Start of ENTRIES SUPPLIED
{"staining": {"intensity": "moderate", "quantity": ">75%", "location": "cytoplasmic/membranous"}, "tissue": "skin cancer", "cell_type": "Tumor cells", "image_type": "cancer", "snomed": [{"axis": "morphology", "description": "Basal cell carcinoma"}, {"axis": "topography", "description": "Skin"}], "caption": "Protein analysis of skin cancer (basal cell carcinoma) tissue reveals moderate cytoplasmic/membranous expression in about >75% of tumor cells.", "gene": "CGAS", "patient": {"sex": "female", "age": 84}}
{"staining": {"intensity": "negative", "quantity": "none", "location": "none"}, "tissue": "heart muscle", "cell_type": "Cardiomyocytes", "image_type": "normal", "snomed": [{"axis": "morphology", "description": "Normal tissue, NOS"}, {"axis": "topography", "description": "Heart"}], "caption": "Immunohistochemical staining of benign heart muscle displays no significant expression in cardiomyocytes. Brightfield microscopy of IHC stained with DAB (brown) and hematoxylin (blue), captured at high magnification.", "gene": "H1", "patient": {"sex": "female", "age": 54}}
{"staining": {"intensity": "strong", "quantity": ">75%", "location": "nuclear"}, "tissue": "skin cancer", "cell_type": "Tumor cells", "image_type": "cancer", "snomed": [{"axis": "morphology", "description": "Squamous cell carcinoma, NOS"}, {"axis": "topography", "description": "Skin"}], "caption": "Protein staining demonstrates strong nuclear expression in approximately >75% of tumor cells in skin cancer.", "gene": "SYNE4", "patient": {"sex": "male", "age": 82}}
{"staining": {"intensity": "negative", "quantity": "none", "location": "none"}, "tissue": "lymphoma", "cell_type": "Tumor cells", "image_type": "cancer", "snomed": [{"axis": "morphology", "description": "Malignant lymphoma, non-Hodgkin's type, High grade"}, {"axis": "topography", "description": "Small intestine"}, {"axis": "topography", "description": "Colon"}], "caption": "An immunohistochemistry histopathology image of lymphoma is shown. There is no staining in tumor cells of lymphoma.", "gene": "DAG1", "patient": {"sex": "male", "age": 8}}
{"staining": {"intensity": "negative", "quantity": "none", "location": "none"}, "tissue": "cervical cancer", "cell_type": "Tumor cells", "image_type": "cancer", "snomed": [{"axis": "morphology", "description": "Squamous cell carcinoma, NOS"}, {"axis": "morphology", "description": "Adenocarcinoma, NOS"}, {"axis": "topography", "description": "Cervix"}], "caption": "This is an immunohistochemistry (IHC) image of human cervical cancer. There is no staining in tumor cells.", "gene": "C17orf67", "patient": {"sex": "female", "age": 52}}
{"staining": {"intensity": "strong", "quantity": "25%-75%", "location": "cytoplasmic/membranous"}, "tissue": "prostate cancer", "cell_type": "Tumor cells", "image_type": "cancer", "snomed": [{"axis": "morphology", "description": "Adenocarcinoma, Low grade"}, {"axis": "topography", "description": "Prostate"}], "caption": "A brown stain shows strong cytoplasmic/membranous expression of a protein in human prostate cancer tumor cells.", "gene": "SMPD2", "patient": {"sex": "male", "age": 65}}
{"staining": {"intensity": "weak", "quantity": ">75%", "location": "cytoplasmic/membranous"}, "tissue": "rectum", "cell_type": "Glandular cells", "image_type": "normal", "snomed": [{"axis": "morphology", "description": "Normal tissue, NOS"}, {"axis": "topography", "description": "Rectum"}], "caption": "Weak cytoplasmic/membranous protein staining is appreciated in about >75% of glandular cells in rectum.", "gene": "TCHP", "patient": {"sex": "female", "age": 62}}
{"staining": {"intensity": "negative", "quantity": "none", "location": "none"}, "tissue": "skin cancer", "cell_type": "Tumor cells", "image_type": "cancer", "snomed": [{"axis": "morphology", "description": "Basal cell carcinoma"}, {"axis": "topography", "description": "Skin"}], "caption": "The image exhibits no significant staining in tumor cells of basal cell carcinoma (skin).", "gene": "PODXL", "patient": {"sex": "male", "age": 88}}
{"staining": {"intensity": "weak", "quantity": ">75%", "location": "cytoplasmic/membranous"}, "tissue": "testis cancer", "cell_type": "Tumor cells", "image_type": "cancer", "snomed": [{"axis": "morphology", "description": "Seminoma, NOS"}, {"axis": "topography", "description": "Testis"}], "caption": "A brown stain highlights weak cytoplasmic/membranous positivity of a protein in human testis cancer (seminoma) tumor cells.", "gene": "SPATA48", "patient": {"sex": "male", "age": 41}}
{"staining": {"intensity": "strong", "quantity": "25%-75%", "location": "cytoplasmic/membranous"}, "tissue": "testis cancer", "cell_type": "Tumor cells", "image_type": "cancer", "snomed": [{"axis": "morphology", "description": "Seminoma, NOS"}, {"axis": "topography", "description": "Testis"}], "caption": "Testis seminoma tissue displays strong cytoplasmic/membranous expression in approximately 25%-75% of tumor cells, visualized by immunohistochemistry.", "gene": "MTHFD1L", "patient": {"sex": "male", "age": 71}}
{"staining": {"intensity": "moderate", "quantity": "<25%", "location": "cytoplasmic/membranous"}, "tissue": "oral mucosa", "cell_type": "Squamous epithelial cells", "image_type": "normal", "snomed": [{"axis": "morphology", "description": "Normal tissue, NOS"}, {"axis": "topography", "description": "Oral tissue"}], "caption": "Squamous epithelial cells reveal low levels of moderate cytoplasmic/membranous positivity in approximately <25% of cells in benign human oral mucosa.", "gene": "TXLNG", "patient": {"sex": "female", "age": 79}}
End of ENTRIES SUPPLIED
**ASSIGNMENT**
Line by line, copy the data above.

**TASK RESULT**
{"staining": {"intensity": "moderate", "quantity": ">75%", "location": "cytoplasmic/membranous"}, "tissue": "skin cancer", "cell_type": "Tumor cells", "image_type": "cancer", "snomed": [{"axis": "morphology", "description": "Basal cell carcinoma"}, {"axis": "topography", "description": "Skin"}], "caption": "Protein analysis of skin cancer (basal cell carcinoma) tissue reveals moderate cytoplasmic/membranous expression in about >75% of tumor cells.", "gene": "CGAS", "patient": {"sex": "female", "age": 84}}
{"staining": {"intensity": "negative", "quantity": "none", "location": "none"}, "tissue": "heart muscle", "cell_type": "Cardiomyocytes", "image_type": "normal", "snomed": [{"axis": "morphology", "description": "Normal tissue, NOS"}, {"axis": "topography", "description": "Heart"}], "caption": "Immunohistochemical staining of benign heart muscle displays no significant expression in cardiomyocytes. Brightfield microscopy of IHC stained with DAB (brown) and hematoxylin (blue), captured at high magnification.", "gene": "H1", "patient": {"sex": "female", "age": 54}}
{"staining": {"intensity": "strong", "quantity": ">75%", "location": "nuclear"}, "tissue": "skin cancer", "cell_type": "Tumor cells", "image_type": "cancer", "snomed": [{"axis": "morphology", "description": "Squamous cell carcinoma, NOS"}, {"axis": "topography", "description": "Skin"}], "caption": "Protein staining demonstrates strong nuclear expression in approximately >75% of tumor cells in skin cancer.", "gene": "SYNE4", "patient": {"sex": "male", "age": 82}}
{"staining": {"intensity": "negative", "quantity": "none", "location": "none"}, "tissue": "lymphoma", "cell_type": "Tumor cells", "image_type": "cancer", "snomed": [{"axis": "morphology", "description": "Malignant lymphoma, non-Hodgkin's type, High grade"}, {"axis": "topography", "description": "Small intestine"}, {"axis": "topography", "description": "Colon"}], "caption": "An immunohistochemistry histopathology image of lymphoma is shown. There is no staining in tumor cells of lymphoma.", "gene": "DAG1", "patient": {"sex": "male", "age": 8}}
{"staining": {"intensity": "negative", "quantity": "none", "location": "none"}, "tissue": "cervical cancer", "cell_type": "Tumor cells", "image_type": "cancer", "snomed": [{"axis": "morphology", "description": "Squamous cell carcinoma, NOS"}, {"axis": "morphology", "description": "Adenocarcinoma, NOS"}, {"axis": "topography", "description": "Cervix"}], "caption": "This is an immunohistochemistry (IHC) image of human cervical cancer. There is no staining in tumor cells.", "gene": "C17orf67", "patient": {"sex": "female", "age": 52}}
{"staining": {"intensity": "strong", "quantity": "25%-75%", "location": "cytoplasmic/membranous"}, "tissue": "prostate cancer", "cell_type": "Tumor cells", "image_type": "cancer", "snomed": [{"axis": "morphology", "description": "Adenocarcinoma, Low grade"}, {"axis": "topography", "description": "Prostate"}], "caption": "A brown stain shows strong cytoplasmic/membranous expression of a protein in human prostate cancer tumor cells.", "gene": "SMPD2", "patient": {"sex": "male", "age": 65}}
{"staining": {"intensity": "weak", "quantity": ">75%", "location": "cytoplasmic/membranous"}, "tissue": "rectum", "cell_type": "Glandular cells", "image_type": "normal", "snomed": [{"axis": "morphology", "description": "Normal tissue, NOS"}, {"axis": "topography", "description": "Rectum"}], "caption": "Weak cytoplasmic/membranous protein staining is appreciated in about >75% of glandular cells in rectum.", "gene": "TCHP", "patient": {"sex": "female", "age": 62}}
{"staining": {"intensity": "negative", "quantity": "none", "location": "none"}, "tissue": "skin cancer", "cell_type": "Tumor cells", "image_type": "cancer", "snomed": [{"axis": "morphology", "description": "Basal cell carcinoma"}, {"axis": "topography", "description": "Skin"}], "caption": "The image exhibits no significant staining in tumor cells of basal cell carcinoma (skin).", "gene": "PODXL", "patient": {"sex": "male", "age": 88}}
{"staining": {"intensity": "weak", "quantity": ">75%", "location": "cytoplasmic/membranous"}, "tissue": "testis cancer", "cell_type": "Tumor cells", "image_type": "cancer", "snomed": [{"axis": "morphology", "description": "Seminoma, NOS"}, {"axis": "topography", "description": "Testis"}], "caption": "A brown stain highlights weak cytoplasmic/membranous positivity of a protein in human testis cancer (seminoma) tumor cells.", "gene": "SPATA48", "patient": {"sex": "male", "age": 41}}
{"staining": {"intensity": "strong", "quantity": "25%-75%", "location": "cytoplasmic/membranous"}, "tissue": "testis cancer", "cell_type": "Tumor cells", "image_type": "cancer", "snomed": [{"axis": "morphology", "description": "Seminoma, NOS"}, {"axis": "topography", "description": "Testis"}], "caption": "Testis seminoma tissue displays strong cytoplasmic/membranous expression in approximately 25%-75% of tumor cells, visualized by immunohistochemistry.", "gene": "MTHFD1L", "patient": {"sex": "male", "age": 71}}
{"staining": {"intensity": "moderate", "quantity": "<25%", "location": "cytoplasmic/membranous"}, "tissue": "oral mucosa", "cell_type": "Squamous epithelial cells", "image_type": "normal", "snomed": [{"axis": "morphology", "description": "Normal tissue, NOS"}, {"axis": "topography", "description": "Oral tissue"}], "caption": "Squamous epithelial cells reveal low levels of moderate cytoplasmic/membranous positivity in approximately <25% of cells in benign human oral mucosa.", "gene": "TXLNG", "patient": {"sex": "female", "age": 79}}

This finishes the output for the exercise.